* _DOCUMENT TEXT_
◇ ◇ ◇ ◇

So now I am stuck with the thoughts that if, God forbid, I died tomorrow that my kids would have no pictures of me, and it made me sad. So I am on a mission...and its a big one:


I need to accept that like it or not I am currently not as pretty as I would like to be, and I am not skinny, but this is who I am (at this moment) so I need to embrace who I am and STOP being ASHAMED to get my picture taken. I guess in my mind if I am NOT in the picture then I dont' have to once again feel bad that the diet/exercise program I am on isn't moving as fast as I want it too. I am on the right path, but its not an overnight thing, so I will get in pictues with my kids, and my husband, and I will try to start loving myself more.


See I told you it was a BIG mission....but I'm a Navy wife I can do ANYTHING I set my mind too. I promise to post when I get some shots LOL.

Wednesday, January 13, 2010

If you could....

....do anything in your life what would that be? I want that one DREAM, that you always saw yourself doing. Remember this dream could be a job, an activity/hobby, or anything. None of the stuff that enters our decision making realm can apply here. It is just the ONE thing you DREAMED of doing your whole life.


For me it was writing. I love to write, and it makes me happy when others read my stuff. However I am a big sissy when it comes to submitting anything to anyone. I'm safe here on my blogs, I can write what I think or feel or believe and readers can judge, but its still my blog. If I were to submit any of my writings OFFICIALLY, I stand the chance of being told "I suck" or better yet "keep your day job." Yep for me I wished I could find the inner strength to "Just do it" (thanks Nike for the line).


So tell me its a new year, a new decade and everyday is a new chance to be or do something else that we thought of or dreamed of....The sky is the limit for ALL of us.

Sunday, January 3, 2010

Its time....


2010 is here and it came in with such AMAZING moments. I spent it with my SIL and BIL in the snow in Ohio, and loved it. I also logged onto Facebook and found an email from a friend who went MIA from our family's life a while ago, and he is our older son's Godfather, so we've been trying to reconnect, and who was the email from...yep that friend.


Ya know God works in mysterious ways, and I'm ready to accept and not question as much as I have in the past. Today I spent a couple hours talking to my sister and its been months since we had a the time to really sit and talk.


I have scheduled my upcoming DR's appts, and I am finally taking hold of the thyroid issue. Yep I am hitting the ground running this year. There will be NO MORE DRAMA in my life, and if the people involved with that can't respect that I don't want it there, then maybe some (re) evaluation all the way around is needed...who knows.


I am NOT gonna be positive everyday, that's CRAZY to think I could be. However that being said I am gonna "stop and smell the roses" a little bit more. I love my life, but don't like everything in it, so what do we tell our kids "don't like it, then either deal with it, or make changes" so for me I will deal or make changes. I want to enjoy my life, I want to live IN the moment not FOR the moment. And I refuse this year to wish it away. I mean I spend so many days "waiting, and wishing" for the week-end or the next vacation day, or whatever, that I realized I am wishing my life away, and at 40 yrs old, that isn't a great idea anymore.

◇ ◇ ◇ ◇

* _DATA SHOWN_
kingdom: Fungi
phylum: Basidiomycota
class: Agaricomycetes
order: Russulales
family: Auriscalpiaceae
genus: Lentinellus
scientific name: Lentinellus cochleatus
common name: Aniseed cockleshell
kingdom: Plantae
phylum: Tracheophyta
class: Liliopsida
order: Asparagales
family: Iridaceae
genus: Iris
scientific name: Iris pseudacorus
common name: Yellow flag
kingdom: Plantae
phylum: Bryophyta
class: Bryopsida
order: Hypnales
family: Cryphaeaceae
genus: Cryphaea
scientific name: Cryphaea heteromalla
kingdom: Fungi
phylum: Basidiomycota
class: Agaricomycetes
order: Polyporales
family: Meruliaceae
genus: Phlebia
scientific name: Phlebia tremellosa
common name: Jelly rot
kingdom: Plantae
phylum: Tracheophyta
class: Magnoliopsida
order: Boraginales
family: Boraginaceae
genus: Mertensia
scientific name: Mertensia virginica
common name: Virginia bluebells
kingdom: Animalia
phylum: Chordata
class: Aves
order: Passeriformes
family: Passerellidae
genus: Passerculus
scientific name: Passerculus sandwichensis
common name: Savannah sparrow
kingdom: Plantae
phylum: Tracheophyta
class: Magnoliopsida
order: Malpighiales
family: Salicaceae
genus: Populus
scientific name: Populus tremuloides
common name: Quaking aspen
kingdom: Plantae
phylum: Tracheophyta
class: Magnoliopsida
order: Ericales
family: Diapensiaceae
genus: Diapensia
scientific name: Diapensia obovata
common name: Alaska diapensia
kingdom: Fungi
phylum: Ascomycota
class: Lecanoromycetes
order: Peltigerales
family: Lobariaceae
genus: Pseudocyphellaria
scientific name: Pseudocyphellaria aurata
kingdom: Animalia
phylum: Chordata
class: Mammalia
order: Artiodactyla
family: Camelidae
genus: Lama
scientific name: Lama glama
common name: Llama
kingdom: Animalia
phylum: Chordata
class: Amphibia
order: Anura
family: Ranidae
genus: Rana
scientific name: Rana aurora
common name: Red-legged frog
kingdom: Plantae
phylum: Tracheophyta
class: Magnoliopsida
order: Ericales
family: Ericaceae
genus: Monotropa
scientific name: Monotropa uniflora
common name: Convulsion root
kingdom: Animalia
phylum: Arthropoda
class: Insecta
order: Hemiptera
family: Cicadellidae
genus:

◇ ◇ ◇ ◇

* _WHAT IS ASKED_
a. Answer these about the blog text:
(i) Where did the writer spend the start of 2010, and with whom?
(ii) What does the writer say they love to do?
(iii) What health issue is the writer finally taking hold of?
b. Convert the stretch of the records from the line containing "scientific name: Mertensia virginica" through the end of the records into a numbered list, leaving out any blank lines.
The text and the records have nothing to do with each other.

* _TASK SOLUTIONS_
a.
(i) In the snow in Ohio, with the writer's SIL and BIL.
(ii) Write.
(iii) The thyroid issue.

b.
1. scientific name: Mertensia virginica
2. common name: Virginia bluebells
3. kingdom: Animalia
4. phylum: Chordata
5. class: Aves
6. order: Passeriformes
7. family: Passerellidae
8. genus: Passerculus
9. scientific name: Passerculus sandwichensis
10. common name: Savannah sparrow
11. kingdom: Plantae
12. phylum: Tracheophyta
13. class: Magnoliopsida
14. order: Malpighiales
15. family: Salicaceae
16. genus: Populus
17. scientific name: Populus tremuloides
18. common name: Quaking aspen
19. kingdom: Plantae
20. phylum: Tracheophyta
21. class: Magnoliopsida
22. order: Ericales
23. family: Diapensiaceae
24. genus: Diapensia
25. scientific name: Diapensia obovata
26. common name: Alaska diapensia
27. kingdom: Fungi
28. phylum: Ascomycota
29. class: Lecanoromycetes
30. order: Peltigerales
31. family: Lobariaceae
32. genus: Pseudocyphellaria
33. scientific name: Pseudocyphellaria aurata
34. kingdom: Animalia
35. phylum: Chordata
36. class: Mammalia
37. order: Artiodactyla
38. family: Camelidae
39. genus: Lama
40. scientific name: Lama glama
41. common name: Llama
42. kingdom: Animalia
43. phylum: Chordata
44. class: Amphibia
45. order: Anura
46. family: Ranidae
47. genus: Rana
48. scientific name: Rana aurora
49. common name: Red-legged frog
50. kingdom: Plantae
51. phylum: Tracheophyta
52. class: Magnoliopsida
53. order: Ericales
54. family: Ericaceae
55. genus: Monotropa
56. scientific name: Monotropa uniflora
57. common name: Convulsion root
58. kingdom: Animalia
59. phylum: Arthropoda
60. class: Insecta
61. order: Hemiptera
62. family: Cicadellidae
63. genus:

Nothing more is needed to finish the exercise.